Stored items
---------------

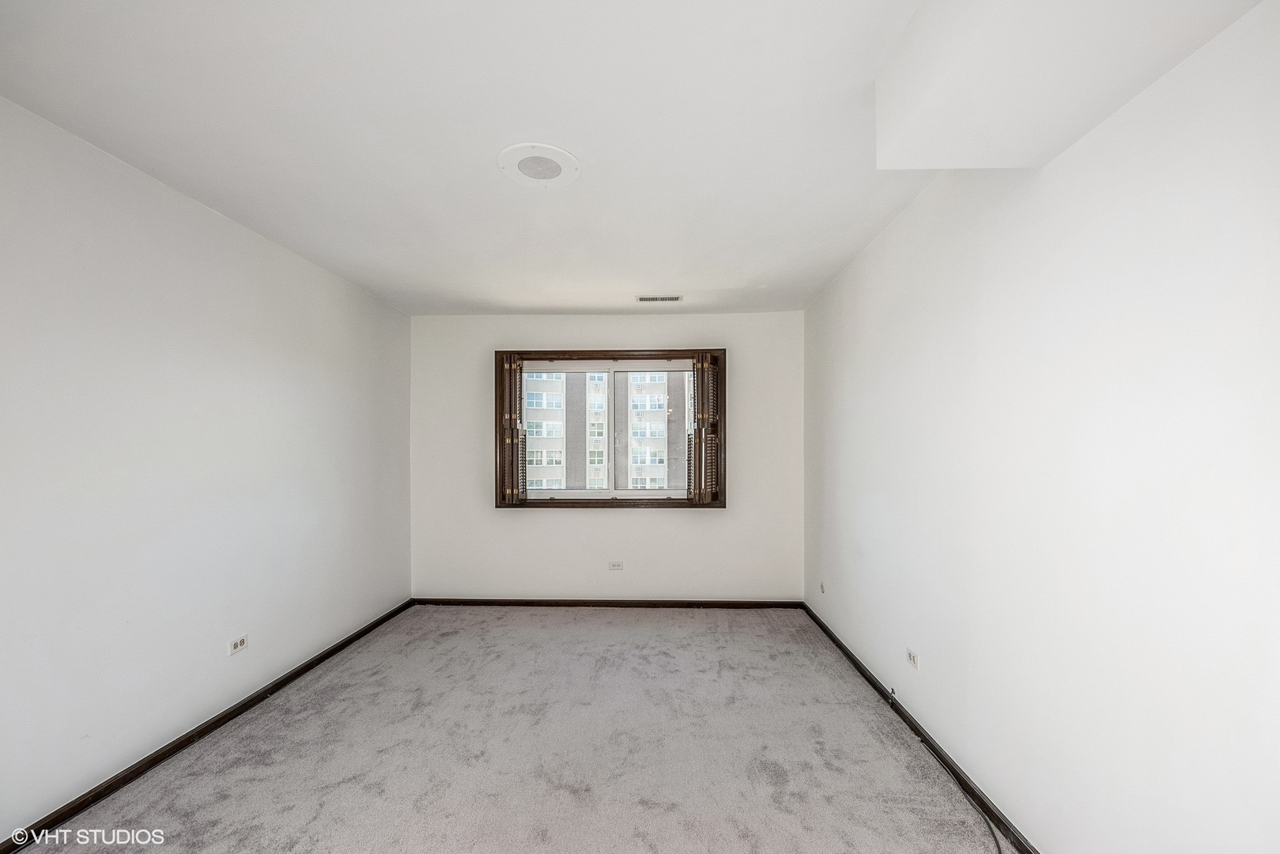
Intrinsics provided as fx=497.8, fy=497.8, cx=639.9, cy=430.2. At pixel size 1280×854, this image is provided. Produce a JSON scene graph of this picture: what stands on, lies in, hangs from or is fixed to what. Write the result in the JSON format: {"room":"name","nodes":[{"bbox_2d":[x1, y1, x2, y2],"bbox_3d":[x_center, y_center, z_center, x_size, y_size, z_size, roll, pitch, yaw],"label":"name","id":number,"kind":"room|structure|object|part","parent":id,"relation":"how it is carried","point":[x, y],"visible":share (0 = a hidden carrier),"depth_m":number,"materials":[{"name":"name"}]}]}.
{"room":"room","nodes":[
{"label":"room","id":0,"kind":"room"},
{"bbox_2d":[0,94,411,840],"bbox_3d":[-2.244,0.179,1.834,0.198,2.491,5.297,0,-1,2],"label":"left wall","id":1,"kind":"structure","parent":0,"point":[266,397],"depth_m":2.13,"materials":[{"name":"white paint"}]},
{"bbox_2d":[0,597,418,853],"bbox_3d":[-2.119,1.392,1.930,0.016,0.075,4.721,0,-1,2],"label":"left baseboard","id":2,"kind":"structure","parent":1,"relation":"attached to","point":[379,621],"depth_m":2.17,"materials":[{"name":"wood"}]},
{"bbox_2d":[228,634,248,654],"bbox_3d":[-2.042,1.086,2.530,0.009,0.073,0.112,0,-1,2],"label":"wall socket","id":3,"kind":"object","parent":1,"relation":"attached to","point":[241,643],"visible":0.98,"depth_m":2.52,"materials":[{"name":"white plastic"}]},
{"bbox_2d":[11,606,1019,853],"bbox_3d":[-0.330,1.467,1.803,3.595,0.115,5.290,0,-1,2],"label":"carpet floor","id":4,"kind":"structure","parent":0,"point":[732,640],"depth_m":2.16,"materials":[{"name":"grey carpet"}]},
{"bbox_2d":[913,728,1000,853],"bbox_3d":[1.229,1.396,1.838,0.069,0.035,0.953,0,-1,2],"label":"cable","id":5,"kind":"object","parent":4,"relation":"on","point":[998,844],"visible":0.97,"depth_m":1.90,"materials":[{"name":"black plastic"}]},
{"bbox_2d":[407,313,803,601],"bbox_3d":[-0.305,0.235,4.276,3.367,2.483,0.190,0,-1,2],"label":"back wall","id":6,"kind":"structure","parent":0,"point":[644,529],"depth_m":4.18,"materials":[{"name":"white paint"}]},
{"bbox_2d":[410,598,805,607],"bbox_3d":[-0.278,1.439,4.153,3.179,0.068,0.014,0,-1,2],"label":"back baseboard","id":7,"kind":"structure","parent":6,"relation":"attached to","point":[747,603],"depth_m":4.14,"materials":[{"name":"brown wood"}]},
{"bbox_2d":[497,349,724,507],"bbox_3d":[-0.246,0.002,4.304,1.982,1.375,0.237,0,-1,2],"label":"window","id":8,"kind":"structure","parent":6,"relation":"in","point":[554,352],"depth_m":4.25,"materials":[{"name":"brown wood"}]},
{"bbox_2d":[498,352,524,505],"bbox_3d":[-1.057,-0.007,4.152,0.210,1.232,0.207,0,-1,2],"label":"left shutter","id":9,"kind":"object","parent":8,"relation":"attached to","point":[507,367],"visible":0.95,"depth_m":4.08,"materials":[{"name":"brown wood"}]},
{"bbox_3d":[-0.722,0.070,4.475,0.789,1.210,0.073,0,-1,2],"label":"pane","id":10,"kind":"part","parent":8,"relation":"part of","materials":[{"name":"glass"}]},
{"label":"mullion","id":11,"kind":"part","parent":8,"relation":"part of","materials":[{"name":"white"}]},
{"bbox_3d":[0.105,0.048,4.221,0.803,1.186,0.070,0,-1,2],"label":"pane","id":12,"kind":"part","parent":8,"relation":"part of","materials":[{"name":"clear glass"}]},
{"bbox_2d":[687,352,721,504],"bbox_3d":[0.527,-0.013,4.091,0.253,1.228,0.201,0,-1,2],"label":"right shutter","id":13,"kind":"object","parent":8,"relation":"attached to","point":[707,364],"visible":0.95,"depth_m":4.04,"materials":[{"name":"wood"}]},
{"bbox_2d":[607,559,624,569],"bbox_3d":[-0.203,1.126,4.152,0.117,0.076,0.009,0,-1,2],"label":"wall socket","id":14,"kind":"object","parent":6,"relation":"attached to","point":[612,566],"visible":0.97,"depth_m":4.15,"materials":[{"name":"white plastic"}]},
{"bbox_2d":[0,0,1250,316],"bbox_3d":[-0.364,-1.142,1.850,3.631,0.126,5.622,0,-1,2],"label":"ceiling","id":15,"kind":"structure","parent":0,"point":[492,185],"depth_m":1.78,"materials":[{"name":"white paint"}]},
{"bbox_2d":[498,142,581,187],"bbox_3d":[-0.412,-1.067,2.024,0.336,0.016,0.335,0,-1,2],"label":"ceiling speaker","id":16,"kind":"object","parent":15,"relation":"attached to","point":[534,175],"visible":0.99,"depth_m":2.00,"materials":[{"name":"white"}]},
{"bbox_2d":[635,294,682,301],"bbox_3d":[0.141,-0.996,3.772,0.341,0.010,0.147,0,-1,2],"label":"ceiling vent","id":17,"kind":"object","parent":15,"relation":"in","point":[674,297],"visible":0.99,"depth_m":3.76,"materials":[{"name":"white metal"}]},
{"bbox_2d":[873,0,1253,168],"bbox_3d":[0.944,-0.971,1.136,0.530,0.280,1.050,0,-1,2],"label":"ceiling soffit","id":18,"kind":"object","parent":15,"relation":"attached to","point":[910,118],"visible":0.98,"depth_m":1.21,"materials":[{"name":"white paint"}]},
{"bbox_2d":[804,0,1279,853],"bbox_3d":[1.404,0.159,1.760,0.202,2.552,5.142,0,-1,2],"label":"right wall","id":19,"kind":"structure","parent":0,"point":[910,224],"depth_m":1.41,"materials":[{"name":"white paint"}]},
{"bbox_2d":[818,580,826,593],"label":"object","id":20,"kind":"object","parent":19,"relation":"attached to","point":[822,586],"visible":0.99,"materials":[{"name":"white plastic"}]},
{"bbox_2d":[906,646,919,669],"bbox_3d":[1.290,1.077,2.366,0.009,0.072,0.108,0,-1,2],"label":"wall socket","id":21,"kind":"object","parent":19,"relation":"attached to","point":[912,660],"visible":0.98,"depth_m":2.35,"materials":[{"name":"white plastic"}]},
{"bbox_2d":[802,602,1040,853],"bbox_3d":[1.290,1.382,1.860,0.016,0.072,4.640,0,-1,2],"label":"right baseboard","id":22,"kind":"structure","parent":19,"relation":"attached to","point":[867,678],"depth_m":2.12,"materials":[{"name":"black"}]},
{"label":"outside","id":23,"kind":"structure","parent":0,"visible":0},
{"bbox_2d":[521,367,687,490],"label":"apartment building","id":24,"kind":"structure","parent":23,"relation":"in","point":[662,436],"materials":[{"name":"brick"}]}
]}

---------------

What to do -> The pictures in the entries above should be left out; all else must be copied exactly.

Your response ->
Intrinsics provided as fx=497.8, fy=497.8, cx=639.9, cy=430.2. At pixel size 1280×854, this image is provided. Produce a JSON scene graph of this picture: what stands on, lies in, hangs from or is fixed to what. Write the result in the JSON format: {"room":"name","nodes":[{"bbox_2d":[x1, y1, x2, y2],"bbox_3d":[x_center, y_center, z_center, x_size, y_size, z_size, roll, pitch, yaw],"label":"name","id":number,"kind":"room|structure|object|part","parent":id,"relation":"how it is carried","point":[x, y],"visible":share (0 = a hidden carrier),"depth_m":number,"materials":[{"name":"name"}]}]}.
{"room":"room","nodes":[
{"label":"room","id":0,"kind":"room"},
{"bbox_2d":[0,94,411,840],"bbox_3d":[-2.244,0.179,1.834,0.198,2.491,5.297,0,-1,2],"label":"left wall","id":1,"kind":"structure","parent":0,"point":[266,397],"depth_m":2.13,"materials":[{"name":"white paint"}]},
{"bbox_2d":[0,597,418,853],"bbox_3d":[-2.119,1.392,1.930,0.016,0.075,4.721,0,-1,2],"label":"left baseboard","id":2,"kind":"structure","parent":1,"relation":"attached to","point":[379,621],"depth_m":2.17,"materials":[{"name":"wood"}]},
{"bbox_2d":[228,634,248,654],"bbox_3d":[-2.042,1.086,2.530,0.009,0.073,0.112,0,-1,2],"label":"wall socket","id":3,"kind":"object","parent":1,"relation":"attached to","point":[241,643],"visible":0.98,"depth_m":2.52,"materials":[{"name":"white plastic"}]},
{"bbox_2d":[11,606,1019,853],"bbox_3d":[-0.330,1.467,1.803,3.595,0.115,5.290,0,-1,2],"label":"carpet floor","id":4,"kind":"structure","parent":0,"point":[732,640],"depth_m":2.16,"materials":[{"name":"grey carpet"}]},
{"bbox_2d":[913,728,1000,853],"bbox_3d":[1.229,1.396,1.838,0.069,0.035,0.953,0,-1,2],"label":"cable","id":5,"kind":"object","parent":4,"relation":"on","point":[998,844],"visible":0.97,"depth_m":1.90,"materials":[{"name":"black plastic"}]},
{"bbox_2d":[407,313,803,601],"bbox_3d":[-0.305,0.235,4.276,3.367,2.483,0.190,0,-1,2],"label":"back wall","id":6,"kind":"structure","parent":0,"point":[644,529],"depth_m":4.18,"materials":[{"name":"white paint"}]},
{"bbox_2d":[410,598,805,607],"bbox_3d":[-0.278,1.439,4.153,3.179,0.068,0.014,0,-1,2],"label":"back baseboard","id":7,"kind":"structure","parent":6,"relation":"attached to","point":[747,603],"depth_m":4.14,"materials":[{"name":"brown wood"}]},
{"bbox_2d":[497,349,724,507],"bbox_3d":[-0.246,0.002,4.304,1.982,1.375,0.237,0,-1,2],"label":"window","id":8,"kind":"structure","parent":6,"relation":"in","point":[554,352],"depth_m":4.25,"materials":[{"name":"brown wood"}]},
{"bbox_2d":[498,352,524,505],"bbox_3d":[-1.057,-0.007,4.152,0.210,1.232,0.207,0,-1,2],"label":"left shutter","id":9,"kind":"object","parent":8,"relation":"attached to","point":[507,367],"visible":0.95,"depth_m":4.08,"materials":[{"name":"brown wood"}]},
{"bbox_3d":[-0.722,0.070,4.475,0.789,1.210,0.073,0,-1,2],"label":"pane","id":10,"kind":"part","parent":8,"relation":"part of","materials":[{"name":"glass"}]},
{"label":"mullion","id":11,"kind":"part","parent":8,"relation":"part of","materials":[{"name":"white"}]},
{"bbox_3d":[0.105,0.048,4.221,0.803,1.186,0.070,0,-1,2],"label":"pane","id":12,"kind":"part","parent":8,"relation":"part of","materials":[{"name":"clear glass"}]},
{"bbox_2d":[687,352,721,504],"bbox_3d":[0.527,-0.013,4.091,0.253,1.228,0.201,0,-1,2],"label":"right shutter","id":13,"kind":"object","parent":8,"relation":"attached to","point":[707,364],"visible":0.95,"depth_m":4.04,"materials":[{"name":"wood"}]},
{"bbox_2d":[607,559,624,569],"bbox_3d":[-0.203,1.126,4.152,0.117,0.076,0.009,0,-1,2],"label":"wall socket","id":14,"kind":"object","parent":6,"relation":"attached to","point":[612,566],"visible":0.97,"depth_m":4.15,"materials":[{"name":"white plastic"}]},
{"bbox_2d":[0,0,1250,316],"bbox_3d":[-0.364,-1.142,1.850,3.631,0.126,5.622,0,-1,2],"label":"ceiling","id":15,"kind":"structure","parent":0,"point":[492,185],"depth_m":1.78,"materials":[{"name":"white paint"}]},
{"bbox_2d":[498,142,581,187],"bbox_3d":[-0.412,-1.067,2.024,0.336,0.016,0.335,0,-1,2],"label":"ceiling speaker","id":16,"kind":"object","parent":15,"relation":"attached to","point":[534,175],"visible":0.99,"depth_m":2.00,"materials":[{"name":"white"}]},
{"bbox_2d":[635,294,682,301],"bbox_3d":[0.141,-0.996,3.772,0.341,0.010,0.147,0,-1,2],"label":"ceiling vent","id":17,"kind":"object","parent":15,"relation":"in","point":[674,297],"visible":0.99,"depth_m":3.76,"materials":[{"name":"white metal"}]},
{"bbox_2d":[873,0,1253,168],"bbox_3d":[0.944,-0.971,1.136,0.530,0.280,1.050,0,-1,2],"label":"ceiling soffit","id":18,"kind":"object","parent":15,"relation":"attached to","point":[910,118],"visible":0.98,"depth_m":1.21,"materials":[{"name":"white paint"}]},
{"bbox_2d":[804,0,1279,853],"bbox_3d":[1.404,0.159,1.760,0.202,2.552,5.142,0,-1,2],"label":"right wall","id":19,"kind":"structure","parent":0,"point":[910,224],"depth_m":1.41,"materials":[{"name":"white paint"}]},
{"bbox_2d":[818,580,826,593],"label":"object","id":20,"kind":"object","parent":19,"relation":"attached to","point":[822,586],"visible":0.99,"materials":[{"name":"white plastic"}]},
{"bbox_2d":[906,646,919,669],"bbox_3d":[1.290,1.077,2.366,0.009,0.072,0.108,0,-1,2],"label":"wall socket","id":21,"kind":"object","parent":19,"relation":"attached to","point":[912,660],"visible":0.98,"depth_m":2.35,"materials":[{"name":"white plastic"}]},
{"bbox_2d":[802,602,1040,853],"bbox_3d":[1.290,1.382,1.860,0.016,0.072,4.640,0,-1,2],"label":"right baseboard","id":22,"kind":"structure","parent":19,"relation":"attached to","point":[867,678],"depth_m":2.12,"materials":[{"name":"black"}]},
{"label":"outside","id":23,"kind":"structure","parent":0,"visible":0},
{"bbox_2d":[521,367,687,490],"label":"apartment building","id":24,"kind":"structure","parent":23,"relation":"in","point":[662,436],"materials":[{"name":"brick"}]}
]}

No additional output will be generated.